══ Passage provided ══
No dust cover though.

------
rajandatta
Brilliant series. I remember watching it when it was released. Recommended.

------
selimthegrim
His Scientific American column was pretty good too.

He did a good TV special on climate change around 1989-90 that’s on YouTube
somewhere

------
Balgair
Here's Burke's version of wikipedia, for those interested:
[https://webbrain.com/brainpage/brain/C6015FA0-82BF-F1FA-9D05...](https://webbrain.com/brainpage/brain/C6015FA0-82BF-F1FA-9D05-0EA9FD7F845E#-2751)

To me, Tom Scott is the person best taking up Burke's torch.

------
h2odragon
At least as of a couple years ago this was available on netflix too. We used
it in homeschooling, wonderful series.

------
alcomatt
Other shows from that era worth a watch:

The Ascent of Man

Civilisation

There's also Connections series 2, although it is not as good.

Plus any of BBC Adam Curtis documentaries...

------
ffhhj
One of my favourite shows. Found their copy of the best documentary ever
created "Dangerous Knowledge", but it's incomplete:

[https://archive.org/details/DangerousKnowledge_201903](https://archive.org/details/DangerousKnowledge_201903)

------
hindsightbias
Burke’s After The Warming, 1989

[https://www.youtube.com/watch?v=RfE8wBReIxw](https://www.youtube.com/watch?v=RfE8wBReIxw)

------
drudru11
Connections was such a great show. Thx for this. Wish I could find the old
black and white Dr Who episodes on YouTube as well.

------
airwebster
We had a teacher in the 8th grade that basically forced us to watch the whole
thing. I liked it then. Love it now.

------
somefoobar
How hard would it be to restore the video quality? Could it be done with
consumer software?

------
rdiddly
Thanks, just watched two of them... gotta be careful or I will lose my whole
Saturday!

------
annoyingnoob
Fascinating and timely. I've always loved the series.

------
olliej
Yay I love this series!
═══
══ Dataset entries ══
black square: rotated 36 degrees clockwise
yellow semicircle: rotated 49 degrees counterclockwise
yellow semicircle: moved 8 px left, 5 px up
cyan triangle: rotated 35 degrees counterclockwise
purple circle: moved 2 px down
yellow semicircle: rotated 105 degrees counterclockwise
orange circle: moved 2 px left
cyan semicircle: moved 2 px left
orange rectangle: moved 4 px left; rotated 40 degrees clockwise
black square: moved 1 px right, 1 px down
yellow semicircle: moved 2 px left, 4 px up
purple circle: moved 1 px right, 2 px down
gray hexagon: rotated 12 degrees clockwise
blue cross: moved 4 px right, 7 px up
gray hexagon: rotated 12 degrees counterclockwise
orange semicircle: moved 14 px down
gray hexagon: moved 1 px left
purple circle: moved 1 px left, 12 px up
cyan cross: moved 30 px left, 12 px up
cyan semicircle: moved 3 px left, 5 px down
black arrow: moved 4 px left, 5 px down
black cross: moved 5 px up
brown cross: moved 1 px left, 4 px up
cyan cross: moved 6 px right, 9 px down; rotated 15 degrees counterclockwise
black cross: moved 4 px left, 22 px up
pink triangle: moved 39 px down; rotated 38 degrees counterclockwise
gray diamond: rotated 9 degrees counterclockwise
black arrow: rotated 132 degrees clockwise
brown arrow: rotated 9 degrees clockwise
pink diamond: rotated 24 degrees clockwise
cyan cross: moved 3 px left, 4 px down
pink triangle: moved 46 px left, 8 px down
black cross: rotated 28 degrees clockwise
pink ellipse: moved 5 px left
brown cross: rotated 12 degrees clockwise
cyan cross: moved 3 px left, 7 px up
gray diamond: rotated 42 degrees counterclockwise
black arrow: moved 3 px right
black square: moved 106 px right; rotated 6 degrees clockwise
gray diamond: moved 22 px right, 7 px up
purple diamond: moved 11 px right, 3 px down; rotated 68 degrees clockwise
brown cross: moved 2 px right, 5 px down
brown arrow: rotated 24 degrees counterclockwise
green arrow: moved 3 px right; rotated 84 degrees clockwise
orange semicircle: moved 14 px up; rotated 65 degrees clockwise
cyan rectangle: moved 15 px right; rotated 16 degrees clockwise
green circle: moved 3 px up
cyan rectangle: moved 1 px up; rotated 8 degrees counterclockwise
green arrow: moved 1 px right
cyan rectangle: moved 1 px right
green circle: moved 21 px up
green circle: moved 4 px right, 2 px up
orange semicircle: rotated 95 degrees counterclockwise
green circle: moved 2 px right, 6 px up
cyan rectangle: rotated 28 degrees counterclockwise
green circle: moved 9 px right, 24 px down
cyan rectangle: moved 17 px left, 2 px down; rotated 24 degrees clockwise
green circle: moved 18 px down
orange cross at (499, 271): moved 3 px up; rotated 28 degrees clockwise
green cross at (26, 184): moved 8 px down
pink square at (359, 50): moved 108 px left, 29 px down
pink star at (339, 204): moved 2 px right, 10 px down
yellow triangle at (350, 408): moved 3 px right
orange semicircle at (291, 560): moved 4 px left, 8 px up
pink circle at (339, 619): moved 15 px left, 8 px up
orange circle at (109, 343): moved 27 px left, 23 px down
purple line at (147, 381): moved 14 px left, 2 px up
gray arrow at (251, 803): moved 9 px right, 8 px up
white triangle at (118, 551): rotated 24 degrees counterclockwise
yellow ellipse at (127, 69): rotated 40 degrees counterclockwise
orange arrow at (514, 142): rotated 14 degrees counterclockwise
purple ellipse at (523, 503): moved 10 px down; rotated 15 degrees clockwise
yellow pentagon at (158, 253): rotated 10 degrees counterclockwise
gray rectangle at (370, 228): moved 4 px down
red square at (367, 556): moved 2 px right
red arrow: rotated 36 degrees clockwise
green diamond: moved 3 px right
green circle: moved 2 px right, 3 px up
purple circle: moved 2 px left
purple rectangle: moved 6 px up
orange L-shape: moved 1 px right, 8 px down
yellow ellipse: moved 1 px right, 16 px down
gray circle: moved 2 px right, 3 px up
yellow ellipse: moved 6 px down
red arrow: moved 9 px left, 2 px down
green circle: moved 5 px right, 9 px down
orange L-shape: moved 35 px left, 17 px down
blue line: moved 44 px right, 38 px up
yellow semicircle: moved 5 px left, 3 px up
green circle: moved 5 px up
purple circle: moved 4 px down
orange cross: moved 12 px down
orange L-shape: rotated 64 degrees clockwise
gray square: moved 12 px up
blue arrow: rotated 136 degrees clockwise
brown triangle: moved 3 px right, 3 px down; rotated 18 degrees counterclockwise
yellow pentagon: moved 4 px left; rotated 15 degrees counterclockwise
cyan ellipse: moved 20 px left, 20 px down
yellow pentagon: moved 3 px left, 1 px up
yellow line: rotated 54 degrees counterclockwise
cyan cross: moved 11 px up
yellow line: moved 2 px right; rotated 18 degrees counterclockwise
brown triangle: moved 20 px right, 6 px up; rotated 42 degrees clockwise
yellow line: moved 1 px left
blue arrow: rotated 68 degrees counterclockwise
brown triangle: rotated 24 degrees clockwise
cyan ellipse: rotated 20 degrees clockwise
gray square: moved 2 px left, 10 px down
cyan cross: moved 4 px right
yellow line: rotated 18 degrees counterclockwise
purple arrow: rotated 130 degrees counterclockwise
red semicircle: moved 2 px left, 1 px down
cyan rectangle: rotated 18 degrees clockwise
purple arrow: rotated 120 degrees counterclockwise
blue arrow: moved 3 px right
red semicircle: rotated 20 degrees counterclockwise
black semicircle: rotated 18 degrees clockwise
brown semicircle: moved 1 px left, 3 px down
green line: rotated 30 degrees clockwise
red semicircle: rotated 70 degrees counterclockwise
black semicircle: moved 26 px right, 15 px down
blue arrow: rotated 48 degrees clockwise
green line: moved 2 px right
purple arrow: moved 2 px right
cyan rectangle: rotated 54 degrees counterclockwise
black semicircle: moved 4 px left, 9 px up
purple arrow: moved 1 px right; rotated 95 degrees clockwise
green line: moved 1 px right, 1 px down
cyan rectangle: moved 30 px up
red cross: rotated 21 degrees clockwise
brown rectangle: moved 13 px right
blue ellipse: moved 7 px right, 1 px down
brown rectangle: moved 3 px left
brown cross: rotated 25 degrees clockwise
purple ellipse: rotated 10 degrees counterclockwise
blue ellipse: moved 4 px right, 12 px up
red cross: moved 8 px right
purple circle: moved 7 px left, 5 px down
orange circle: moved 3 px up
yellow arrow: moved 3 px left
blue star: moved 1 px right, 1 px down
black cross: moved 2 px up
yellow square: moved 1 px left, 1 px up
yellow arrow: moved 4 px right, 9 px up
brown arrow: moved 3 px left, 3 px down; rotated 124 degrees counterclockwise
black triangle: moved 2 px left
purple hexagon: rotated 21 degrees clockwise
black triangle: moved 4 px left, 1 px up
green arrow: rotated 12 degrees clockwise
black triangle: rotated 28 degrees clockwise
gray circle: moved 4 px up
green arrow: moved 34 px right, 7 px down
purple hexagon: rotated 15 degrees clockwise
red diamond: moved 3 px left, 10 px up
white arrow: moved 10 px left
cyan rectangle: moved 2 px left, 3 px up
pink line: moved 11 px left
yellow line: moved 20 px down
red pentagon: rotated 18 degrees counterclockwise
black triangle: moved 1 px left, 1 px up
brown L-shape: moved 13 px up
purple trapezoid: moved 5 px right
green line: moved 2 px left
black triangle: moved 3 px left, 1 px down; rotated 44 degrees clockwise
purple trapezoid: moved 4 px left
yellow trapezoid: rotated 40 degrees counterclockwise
═══
--- Job ---
Repeat the forum thread from "No dust cover" to "pretty good too.", replacing "Brilliant" with "Excellent".

--- Correct answer ---
No dust cover though.

------
rajandatta
Excellent series. I remember watching it when it was released. Recommended.

------
selimthegrim
His Scientific American column was pretty good too.